A letter to the editor of your local newspaper can be an invaluable tool for advocacy. Letters are short, easy to write, and have an outsized impact for the effort – in short the juice is worth the squeeze. The information below will help you understand the full impact a well-written and well-timed letter can have and provide some sample text and pointers on how to effectively write a quality letter, as well as tips on getting it published.
Why should you bother?
At first glance it may seem like writing a letter to the editor may just be something else to eat up valuable time while not producing any real impact. Some may question the value of having what seems like only a handful of local citizens read the letters. It is important to note that decision makers, and their staffs, will read them and they mean a lot to people who depend on votes to keep their jobs. Every U.S. Senate and U.S. House office as well as state legislator offices collect and read news clips from their State or district every day. As a result letters can be an effective way of reaching any legislator directly – they will want to know what is going on with the people who vote for them.
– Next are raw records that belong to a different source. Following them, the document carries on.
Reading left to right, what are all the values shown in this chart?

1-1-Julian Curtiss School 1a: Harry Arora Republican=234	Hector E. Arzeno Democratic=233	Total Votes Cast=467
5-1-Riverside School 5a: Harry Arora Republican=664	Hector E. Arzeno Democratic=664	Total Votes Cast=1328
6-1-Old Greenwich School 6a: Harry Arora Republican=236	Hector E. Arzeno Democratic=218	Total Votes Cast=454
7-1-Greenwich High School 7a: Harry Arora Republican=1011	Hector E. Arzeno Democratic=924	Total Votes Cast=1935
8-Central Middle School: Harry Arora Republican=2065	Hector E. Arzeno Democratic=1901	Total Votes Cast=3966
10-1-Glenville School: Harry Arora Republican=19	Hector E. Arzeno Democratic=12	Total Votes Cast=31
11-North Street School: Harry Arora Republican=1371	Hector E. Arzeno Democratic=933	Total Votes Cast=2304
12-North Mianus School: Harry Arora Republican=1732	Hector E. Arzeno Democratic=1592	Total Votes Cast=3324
Tips to ensure legislators pay attention:
- Timeliness – Our issues can seem like small potatoes compared to massive spending bills, debt ceiling issues, immigration reform or other big issues of the day. The way to cut through is to be timely. Any grassroots activity that doesn’t have a sense of immediacy can easily be put to the side by over worked staff and effectively ignored by legislators; however, something that requires immediate attention is more likely to be considered. This doesn’t mean wait until the last second, but, if for example, a trail is going to be closed, mention in the letter that unless action is taken riders will be shut out when the trail is closed in a month or whenever the deadline is, as this will effectively set a timeframe for action.
- Mention the legislator(s) in question by name – Letters that directly reference legislators by name WILL be read by the Members and their staffs. While important news clips can be missed by staff, they will not miss a letter that has their boss’s name, as many offices use services that will flag any letter that includes the Member’s name. It is important to avoid negative language when writing about a Member. Remember you want him or her to help – name calling or shaming will not help make them inclined to support you. If possible note in the letter how the Member can help and request action.
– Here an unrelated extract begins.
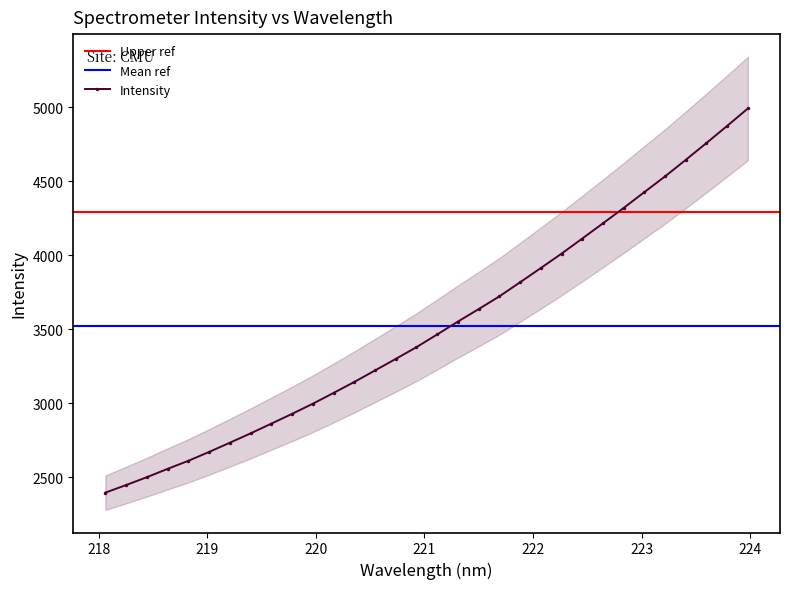

Where is the data nearest to the value 3693?

221.6902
- Be a Constituent – Elected officials want to hear from those who can cast a vote for them, but not so much from those who can’t. While you may have a very real interest in a riding area in another State or Congressional District, your letter will have maximum impact when you speak as a constituent.
Tips to get published:
Know what the papers are looking for – Take time to read letters to the editor in your paper irrespective of the subject. You will soon see patterns in the sorts of letters that get published. Are they predominately concerned with local issues? Do some of them have facts and figures, or are they more centered on how the writer feels about a subject (likely)? Are they witty, or are they straightforward? You can get a good sense of what the editor will publish by reviewing many letters on varied topics.
- Strictly follow instructions – Every newspaper has strict instructions for letter submissions. Be sure to follow every detail. Most will have a word limit (some as few as 200 words, some more), will require a name and a hometown, and will have a specific format for how it would like to receive the letter (some will have online forms to fill in, others will prefer word documents, and still others will want the letter pasted into the body of an email). Know the rules and follow them. Letters that do not meet the requirements are easy to dismiss.
- Timeliness (again) – A great time to have a letter published is after the paper runs a story on the issue at hand. For example, if a paper runs a story about an upcoming public meeting to help decide the fate of a particular trail, then send a letter a day or two after the story and reference the article. This won’t always be possible, so if you are sending a letter on an issue that hasn’t been covered by the paper, make sure you reference the timeline and that action must be taken before time runs out.
- Responding to Opinion Pieces – If an opinion piece runs on your issue, this may seem like a perfect time to respond via a letter to the editor, and it is – sometimes. Some papers highlight a debate on an issue and will want to publish lots of letters and op-eds to get all sides, but others avoid running letters to the editor referencing opinion pieces as they don’t want to feel obligated to run back-and-forth opinions ad infinitum, or be responsible for handing one side the final word.
Tips on writing effective letters:
- Stick to the point – Rambling letters that cover several issue areas or that try to cover too much ground are almost certain to be rejected. Instead, stick to one or two main points. Brevity is your friend.
- Including facts – If you include specific information, like the economic impact of a riding area for example, be sure to know where you got the information and provide it along with your letter. Editors will not print something they can’t verify and they will often be unwilling to do a lot of research to confirm your facts. As a result, it is a good idea to include links to credible websites backing up the information you include. But, again, less is more. Having one or two facts that are easily verifiable is OK, but editors simply will not take the time to verify lots of facts.
- Be yourself – Remember you are one of the citizens that the paper wants to hear from. While well-written letters are a must, editors do not expect you to be Shakespeare. Write clearly and make your points and you will have a good shot.
Below is a sample letter that was written several years ago when California Governor Jerry Brown was considering opting out of the Recreational Trails Program (he didn’t):
Continue funding the RTP
Gov. Jerry Brown is facing an important decision: Whether or not to continue funding the Recreational Trails Program (RTP).
The RTP funds the development and maintenance of recreational trails and facilities for motorized and non-motorized uses, including hiking, bicycling, equestrian use, dirt bike riding, ATV riding and other recreational uses. The program derives its funding from gas taxes collected at the pump when OHV enthusiasts fill up their machines and embodies the user-pay, user-benefit philosophy. The fuel taxes collected are leveraged with millions of dollars of outside funding multiplying the impact that RTP has on recreational opportunities.
As an avid off-highway vehicle (OHV) enthusiast, I know it is vital to my sport, and all non-motorized recreation, that Gov. Brown NOT opt out of the RTP in California.
Federal transportation reauthorization legislation signed into law by the President last year continued the RTP essentially unchanged, except that the governor of each state has the authority to opt out of funding the program. While California’s recreational community is grateful that Congress decided to retain funding for the RTP, it is imperative that Governor Brown recognize the positive economic and social benefits of retaining funding for this important program and not opt out of the RTP.
Only Governor Brown can protect funding for the RTP that is critical to ensuring that millions of Californians continue to have access to recreational trails. Let’s hope he makes the right choice.